Marathon Oil Corp. completed a $450 million sale of its subsidiary, Marathon Oil Libya Ltd., to Total SA subsidiary Elf Aquitaine SAS, marking the Texas oil and gas producer's exit from Libya.

Marathon Oil Libya holds a 16.33% nonoperated interest in the Waha Concessions, an oil field in the Sirte Basin of Libya, according to a March 2 news release from Marathon Oil. The sale is part of Marathon Oil's efforts to simplify and streamline its portfolio, focusing on "high margin, high return" U.S. resource plays, according to President and CEO Lee Tillman.

The assets have proved reserves of 199 million barrels of oil equivalent as of the end of 2017, according to Marathon Oil. Through the deal, Total acquired access to about 500 MMboe, along with about 50,000 boe/d of immediate production and exploration potential of about 53,000 square kilometers, according to a separate news release from Total. Current production at the Waha Concessions is at around 300,000 boe/d, which is expected to ramp up to over 400,000 boe/d by the end of the decade due to increased development drilling.

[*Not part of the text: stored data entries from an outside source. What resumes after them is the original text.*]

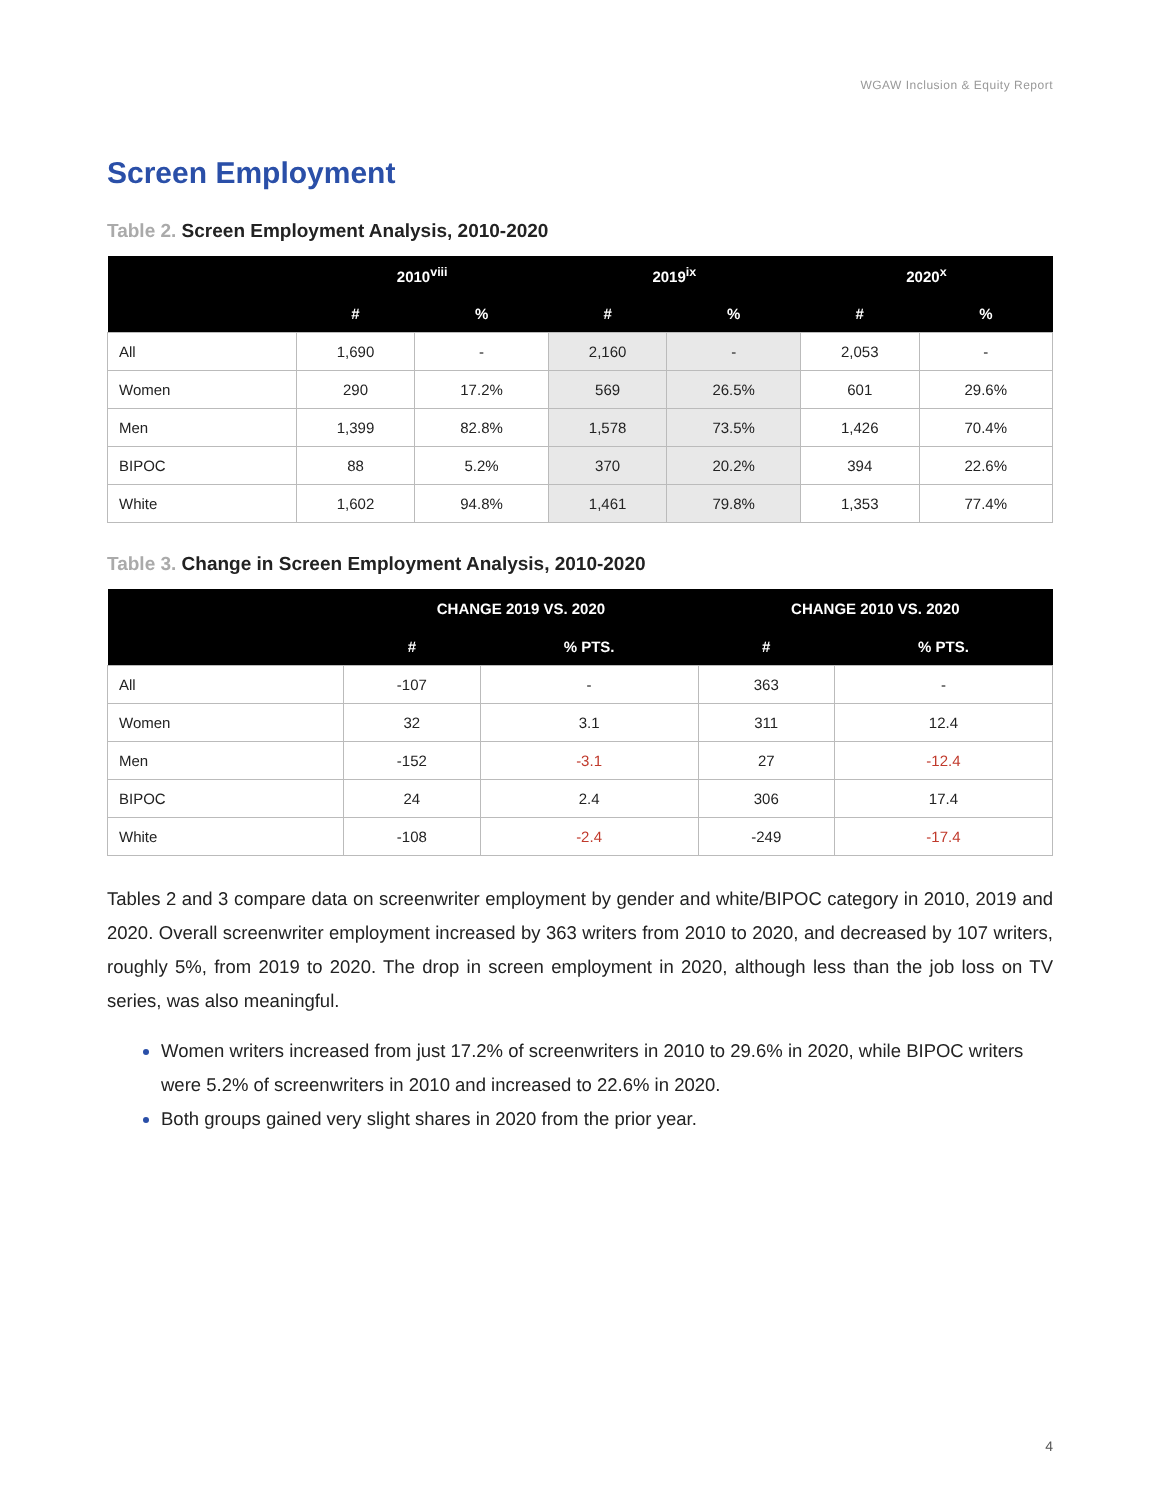WGAW Inclusion & Equity Report
Screen Employment
Table 2. Screen Employment Analysis, 2010-2020
| | 2010<sup>viii</sup> | | 2019<sup>ix</sup> | | 2020<sup>x</sup> | |
| --- | --- | --- | --- | --- | --- | --- |
| | # | % | # | % | # | % |
| All | 1,690 | - | 2,160 | - | 2,053 | - |
| Women | 290 | 17.2% | 569 | 26.5% | 601 | 29.6% |
| Men | 1,399 | 82.8% | 1,578 | 73.5% | 1,426 | 70.4% |
| BIPOC | 88 | 5.2% | 370 | 20.2% | 394 | 22.6% |
| White | 1,602 | 94.8% | 1,461 | 79.8% | 1,353 | 77.4% |
Table 3. Change in Screen Employment Analysis, 2010-2020
| | CHANGE 2019 VS. 2020 | | CHANGE 2010 VS. 2020 | |
| --- | --- | --- | --- | --- |
| | # | % PTS. | # | % PTS. |
| All | -107 | - | 363 | - |
| Women | 32 | 3.1 | 311 | 12.4 |
| Men | -152 | -3.1 | 27 | -12.4 |
| BIPOC | 24 | 2.4 | 306 | 17.4 |
| White | -108 | -2.4 | -249 | -17.4 |
Tables 2 and 3 compare data on screenwriter employment by gender and white/BIPOC category in 2010, 2019 and 2020. Overall screenwriter employment increased by 363 writers from 2010 to 2020, and decreased by 107 writers, roughly 5%, from 2019 to 2020. The drop in screen employment in 2020, although less than the job loss on TV series, was also meaningful.
Women writers increased from just 17.2% of screenwriters in 2010 to 29.6% in 2020, while BIPOC writers were 5.2% of screenwriters in 2010 and increased to 22.6% in 2020.
Both groups gained very slight shares in 2020 from the prior year.
4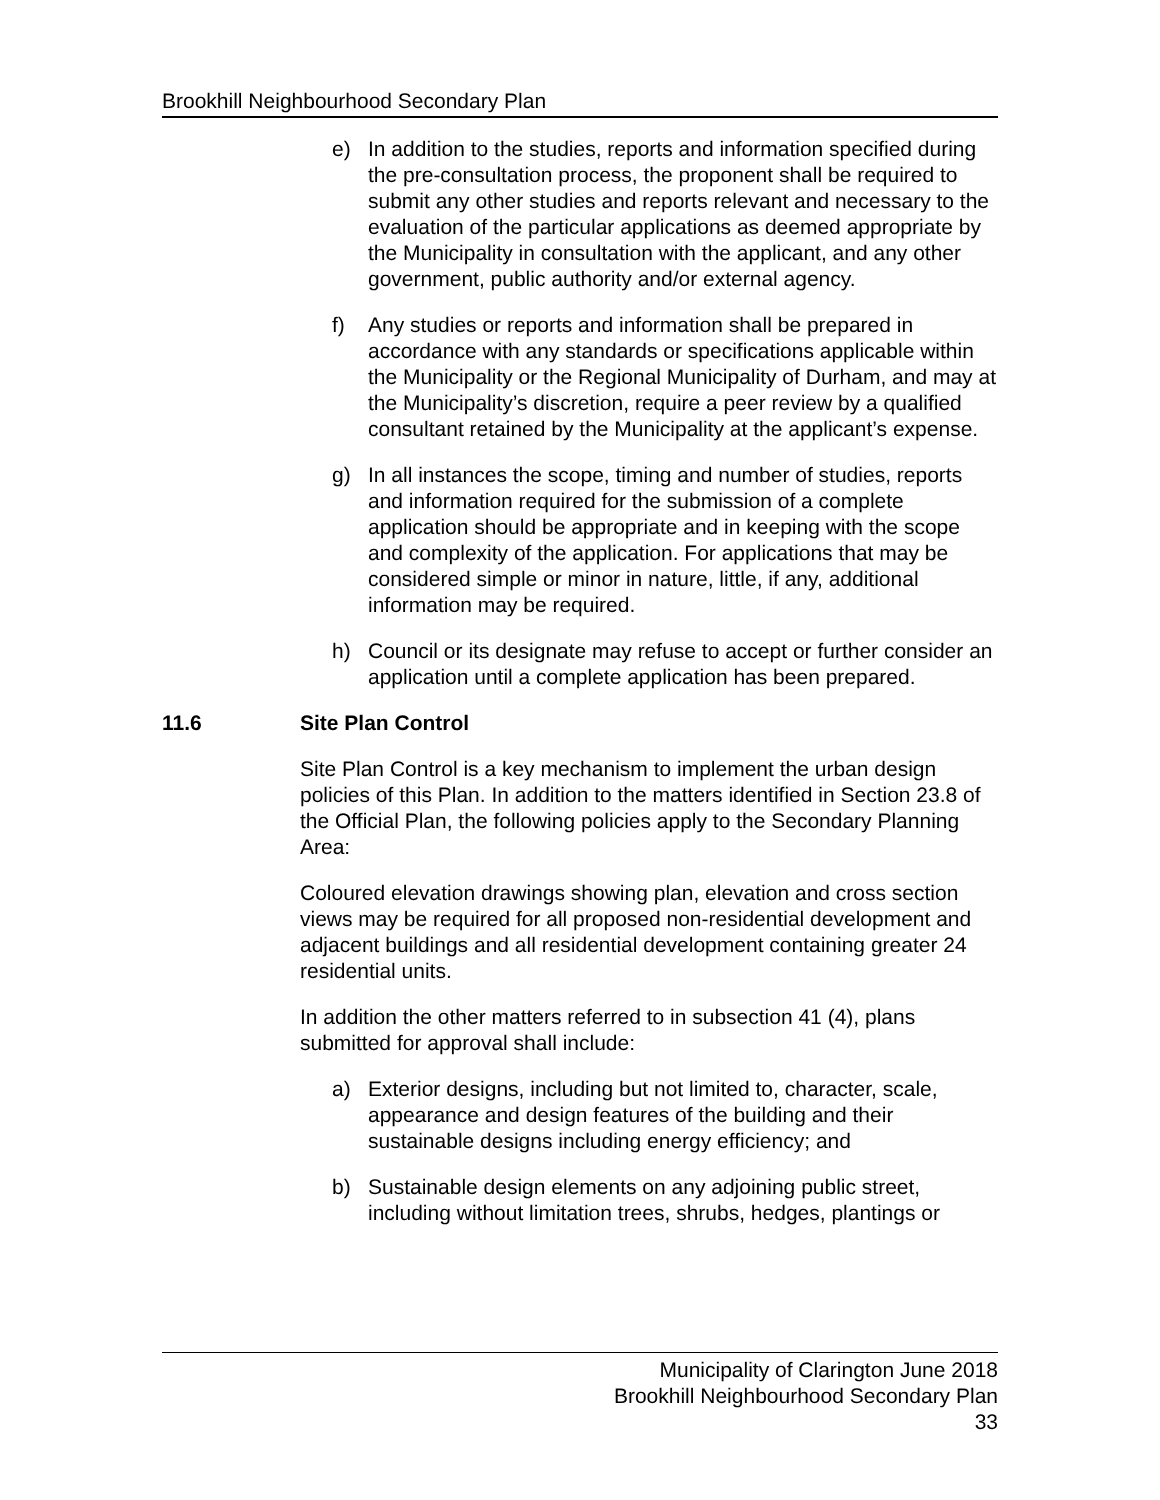Brookhill Neighbourhood Secondary Plan
e) In addition to the studies, reports and information specified during the pre-consultation process, the proponent shall be required to submit any other studies and reports relevant and necessary to the evaluation of the particular applications as deemed appropriate by the Municipality in consultation with the applicant, and any other government, public authority and/or external agency.
f) Any studies or reports and information shall be prepared in accordance with any standards or specifications applicable within the Municipality or the Regional Municipality of Durham, and may at the Municipality’s discretion, require a peer review by a qualified consultant retained by the Municipality at the applicant’s expense.
g) In all instances the scope, timing and number of studies, reports and information required for the submission of a complete application should be appropriate and in keeping with the scope and complexity of the application. For applications that may be considered simple or minor in nature, little, if any, additional information may be required.
h) Council or its designate may refuse to accept or further consider an application until a complete application has been prepared.
11.6 Site Plan Control
Site Plan Control is a key mechanism to implement the urban design policies of this Plan. In addition to the matters identified in Section 23.8 of the Official Plan, the following policies apply to the Secondary Planning Area:
Coloured elevation drawings showing plan, elevation and cross section views may be required for all proposed non-residential development and adjacent buildings and all residential development containing greater 24 residential units.
In addition the other matters referred to in subsection 41 (4), plans submitted for approval shall include:
a) Exterior designs, including but not limited to, character, scale, appearance and design features of the building and their sustainable designs including energy efficiency; and
b) Sustainable design elements on any adjoining public street, including without limitation trees, shrubs, hedges, plantings or
Municipality of Clarington June 2018
Brookhill Neighbourhood Secondary Plan
33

The deal consideration represents nine times Marathon Oil's estimated free cash flow from Libya for 2018 at strip pricing. Waha Concessions is now jointly owned by Libya's national oil company at 59.18%, Total and ConocoPhillips at 16.33% each and Hess Corp. at 8.16%. It is operated by Waha Oil Co., which is 100% owned by Libya's national oil company.

The deal closed on March 1 and has an effective date of Jan. 1.